Propane market data shows how volatility in supply and price affects customer behavior seasonally. When prices spike or supply tightens, run-outs increase in poorly managed accounts. That makes historical behavior a key predictive input, not just a retrospective metric.
Quantify Exposure in Operational Terms
Once you identify risk indicators, convert them into measurable scoring inputs. Avoid vague labels like “high risk.” Instead, assign weighted points.
Example structure:
Access Complexity (0–5 points)
0 = direct, unobstructed access
5 = seasonal access limitations + extended hose pull + backing required
Equipment Age & Condition (0–5 points)
0 = installed within 10 years, full documentation
5 => 25 years, limited records, deferred upgrades
Behavior & Incident History (0–5 points)
0 = budget plan, no run-outs, cooperative
5 = repeat run-outs, declined recommendations, after-hours calls
A 12–15 score should automatically trigger management review. This scoring system becomes operationally powerful when integrated with dispatch software. High-scoring accounts can be:
• Assigned to senior drivers
• Flagged for daylight-only delivery
• Routed earlier in winter cycles
• Prioritized for tank relocation or upgrade conversations
Many state agencies publish incident summaries showing that residential delivery and equipment failures remain leading categories of propane-related events. Proactive scoring reduces the likelihood that your name will appear in the next report.
• Insurance and Regulatory Implications
• Underwriters increasingly look beyond fleet safety metrics. They want to understand:
• Loss ratios tied to delivery incidents
• Documentation practices
• Tank inspection frequency
• Training programs
The National Propane Gas Association (NPGA) provides benchmarking and safety program resources that insurers recognize as best practice frameworks. Companies that can demonstrate structured risk scoring and remediation strategies often have stronger leverage during renewal negotiations.

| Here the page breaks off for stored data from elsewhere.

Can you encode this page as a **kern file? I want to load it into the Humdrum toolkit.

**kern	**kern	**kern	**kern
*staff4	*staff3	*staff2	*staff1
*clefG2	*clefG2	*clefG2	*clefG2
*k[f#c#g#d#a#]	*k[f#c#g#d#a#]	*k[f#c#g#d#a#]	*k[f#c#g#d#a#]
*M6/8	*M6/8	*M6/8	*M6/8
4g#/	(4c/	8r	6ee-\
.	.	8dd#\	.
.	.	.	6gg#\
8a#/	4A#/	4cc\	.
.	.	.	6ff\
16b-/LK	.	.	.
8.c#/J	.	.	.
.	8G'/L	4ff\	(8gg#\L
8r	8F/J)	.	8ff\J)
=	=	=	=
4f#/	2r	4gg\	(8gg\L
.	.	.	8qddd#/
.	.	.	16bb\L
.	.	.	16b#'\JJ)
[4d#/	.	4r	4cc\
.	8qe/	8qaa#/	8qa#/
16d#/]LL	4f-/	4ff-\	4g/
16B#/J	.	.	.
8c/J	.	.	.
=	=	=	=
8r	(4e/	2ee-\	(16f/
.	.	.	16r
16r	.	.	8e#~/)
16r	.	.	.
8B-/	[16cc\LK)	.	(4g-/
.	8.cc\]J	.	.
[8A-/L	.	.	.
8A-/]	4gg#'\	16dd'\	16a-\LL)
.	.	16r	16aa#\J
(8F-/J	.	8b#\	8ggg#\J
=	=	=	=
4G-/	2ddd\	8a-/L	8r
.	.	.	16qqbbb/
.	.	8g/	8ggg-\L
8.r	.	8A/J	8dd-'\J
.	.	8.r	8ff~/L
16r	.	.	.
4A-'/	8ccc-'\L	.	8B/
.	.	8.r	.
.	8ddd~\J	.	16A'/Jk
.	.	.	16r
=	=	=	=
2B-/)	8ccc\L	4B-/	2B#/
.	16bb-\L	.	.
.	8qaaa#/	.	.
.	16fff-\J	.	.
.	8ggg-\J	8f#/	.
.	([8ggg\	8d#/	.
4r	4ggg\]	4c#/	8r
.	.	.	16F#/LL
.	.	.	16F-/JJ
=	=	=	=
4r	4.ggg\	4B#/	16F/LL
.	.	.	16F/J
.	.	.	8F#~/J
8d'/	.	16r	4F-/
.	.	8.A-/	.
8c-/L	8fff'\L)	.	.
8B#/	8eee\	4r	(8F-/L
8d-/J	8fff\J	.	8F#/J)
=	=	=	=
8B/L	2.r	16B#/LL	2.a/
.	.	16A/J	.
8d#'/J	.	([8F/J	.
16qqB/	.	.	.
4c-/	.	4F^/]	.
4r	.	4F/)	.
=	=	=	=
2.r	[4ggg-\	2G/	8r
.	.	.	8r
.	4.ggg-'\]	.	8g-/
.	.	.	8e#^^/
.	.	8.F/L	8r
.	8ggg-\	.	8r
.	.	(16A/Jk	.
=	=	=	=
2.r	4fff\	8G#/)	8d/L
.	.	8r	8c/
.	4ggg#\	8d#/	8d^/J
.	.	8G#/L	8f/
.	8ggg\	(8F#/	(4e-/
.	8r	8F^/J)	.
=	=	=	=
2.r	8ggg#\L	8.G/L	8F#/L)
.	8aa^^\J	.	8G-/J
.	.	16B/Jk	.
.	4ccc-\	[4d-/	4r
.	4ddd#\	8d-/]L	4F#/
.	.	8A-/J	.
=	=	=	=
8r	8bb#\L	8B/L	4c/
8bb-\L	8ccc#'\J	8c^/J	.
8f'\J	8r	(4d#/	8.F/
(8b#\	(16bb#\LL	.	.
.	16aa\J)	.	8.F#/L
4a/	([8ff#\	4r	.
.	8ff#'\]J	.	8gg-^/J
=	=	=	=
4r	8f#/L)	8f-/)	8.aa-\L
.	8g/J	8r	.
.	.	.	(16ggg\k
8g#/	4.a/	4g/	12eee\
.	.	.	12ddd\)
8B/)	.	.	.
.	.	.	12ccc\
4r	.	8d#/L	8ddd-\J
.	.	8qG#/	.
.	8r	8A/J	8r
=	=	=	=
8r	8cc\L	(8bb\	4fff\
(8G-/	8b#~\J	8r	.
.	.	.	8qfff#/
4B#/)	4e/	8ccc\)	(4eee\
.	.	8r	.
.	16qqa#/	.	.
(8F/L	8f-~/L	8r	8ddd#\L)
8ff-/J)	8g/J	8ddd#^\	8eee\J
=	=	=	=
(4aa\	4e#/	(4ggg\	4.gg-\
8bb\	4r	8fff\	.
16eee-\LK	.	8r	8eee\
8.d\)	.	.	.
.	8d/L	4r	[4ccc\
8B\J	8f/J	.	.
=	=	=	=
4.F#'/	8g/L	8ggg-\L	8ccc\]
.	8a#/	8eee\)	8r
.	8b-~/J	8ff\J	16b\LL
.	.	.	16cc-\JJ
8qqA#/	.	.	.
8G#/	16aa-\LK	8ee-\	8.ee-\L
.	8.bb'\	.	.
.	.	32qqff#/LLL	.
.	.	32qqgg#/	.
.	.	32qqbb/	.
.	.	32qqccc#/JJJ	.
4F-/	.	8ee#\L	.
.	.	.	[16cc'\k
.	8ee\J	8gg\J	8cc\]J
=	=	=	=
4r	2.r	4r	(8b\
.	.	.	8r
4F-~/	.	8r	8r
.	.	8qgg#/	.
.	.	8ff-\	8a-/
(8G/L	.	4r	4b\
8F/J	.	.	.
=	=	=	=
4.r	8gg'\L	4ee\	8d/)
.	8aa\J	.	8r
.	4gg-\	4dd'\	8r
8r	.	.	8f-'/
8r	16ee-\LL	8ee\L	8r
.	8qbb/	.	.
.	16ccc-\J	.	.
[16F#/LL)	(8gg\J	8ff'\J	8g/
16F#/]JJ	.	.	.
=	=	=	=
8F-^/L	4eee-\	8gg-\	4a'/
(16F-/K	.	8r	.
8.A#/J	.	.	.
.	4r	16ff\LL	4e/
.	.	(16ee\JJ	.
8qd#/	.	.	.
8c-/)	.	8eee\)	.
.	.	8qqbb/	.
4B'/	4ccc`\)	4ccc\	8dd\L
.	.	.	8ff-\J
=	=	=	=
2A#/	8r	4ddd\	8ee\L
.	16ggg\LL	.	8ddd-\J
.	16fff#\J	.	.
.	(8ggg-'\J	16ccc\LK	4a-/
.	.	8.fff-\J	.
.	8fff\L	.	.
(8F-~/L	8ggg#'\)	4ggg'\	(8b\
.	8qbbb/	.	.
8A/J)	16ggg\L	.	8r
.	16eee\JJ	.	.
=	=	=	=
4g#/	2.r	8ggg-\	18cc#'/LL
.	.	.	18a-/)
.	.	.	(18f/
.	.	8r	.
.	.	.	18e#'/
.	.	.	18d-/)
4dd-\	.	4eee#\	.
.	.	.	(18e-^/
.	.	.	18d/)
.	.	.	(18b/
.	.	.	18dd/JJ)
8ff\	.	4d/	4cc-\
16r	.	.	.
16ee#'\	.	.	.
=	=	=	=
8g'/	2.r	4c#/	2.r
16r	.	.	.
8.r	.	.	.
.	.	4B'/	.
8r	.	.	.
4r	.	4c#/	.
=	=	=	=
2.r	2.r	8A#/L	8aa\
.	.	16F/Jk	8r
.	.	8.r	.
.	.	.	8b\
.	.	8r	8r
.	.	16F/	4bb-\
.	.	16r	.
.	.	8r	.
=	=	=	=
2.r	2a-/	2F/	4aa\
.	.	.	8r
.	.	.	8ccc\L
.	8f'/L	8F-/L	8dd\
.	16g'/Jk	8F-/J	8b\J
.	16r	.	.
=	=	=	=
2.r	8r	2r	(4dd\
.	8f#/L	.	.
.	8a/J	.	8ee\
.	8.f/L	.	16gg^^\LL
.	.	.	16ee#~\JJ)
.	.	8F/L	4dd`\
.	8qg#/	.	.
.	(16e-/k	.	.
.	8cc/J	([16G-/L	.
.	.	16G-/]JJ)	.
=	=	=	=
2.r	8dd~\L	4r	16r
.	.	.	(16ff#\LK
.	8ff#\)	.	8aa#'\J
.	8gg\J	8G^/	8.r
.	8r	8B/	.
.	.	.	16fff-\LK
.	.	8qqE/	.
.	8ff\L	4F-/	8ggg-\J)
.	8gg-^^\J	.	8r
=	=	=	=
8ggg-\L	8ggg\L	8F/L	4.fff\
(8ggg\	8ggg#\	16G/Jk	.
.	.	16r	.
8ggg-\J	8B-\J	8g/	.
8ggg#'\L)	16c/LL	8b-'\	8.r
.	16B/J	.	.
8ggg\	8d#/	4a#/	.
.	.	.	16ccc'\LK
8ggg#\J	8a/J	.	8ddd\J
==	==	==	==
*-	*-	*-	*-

Similarly, training and documented safety management systems supported through industry programs improve defensibility after incidents. The Propane Education & Research Council’s safety training tools help standardize inspection and delivery procedures, useful not just for training but for litigation defense when procedure adherence is questioned.
Your top 10 risk accounts are not just operational burdens; they are underwriting variables.
A Focused Plan to Address High-Risk Accounts
Once you’ve identified your top 10, act decisively. Here are four targeted steps:
1. Conduct Structured Field Audits Within 60 Days
Send a senior service technician to physically re-evaluate each account. Document tank condition, regulator age, clearances, and access constraints. Photograph conditions. Update digital records immediately.
2. Present Upgrade Proposals With Defined Timelines
For accounts with aging equipment or unsafe access, present written recommendations. Set clear deadlines and document customer responses. Avoid open-ended “suggestions.”
3. Adjust Routing and Driver Assignment
Assign experienced drivers to complex accounts and avoid peak-hour urban deliveries. If backing is unavoidable, implement a two-person policy during high-risk months.
4. Evaluate Account Profitability Against Risk
If an account scores high risk and generates below-average margin, consider restructuring terms or exiting the account. Retention should not override risk-adjusted profitability.
These steps are operational, not theoretical. They serve to reduce exposure before the next heating season compounds it.
Protecting Your Business Beyond the Tank
Your top 10 risk accounts rarely align with your top 10 revenue accounts. They are often legacy customers, below average-margin commercial sites, or rural deliveries that evolved without strategic review. Identifying them is not about pruning your book; it’s about controlling exposure in a tightening insurance and regulatory climate. Companies that formalize risk scoring turn reactive safety management into proactive asset protection. The result isn’t just fewer incidents; it’s a more defensible, insurable, and operationally disciplined propane business.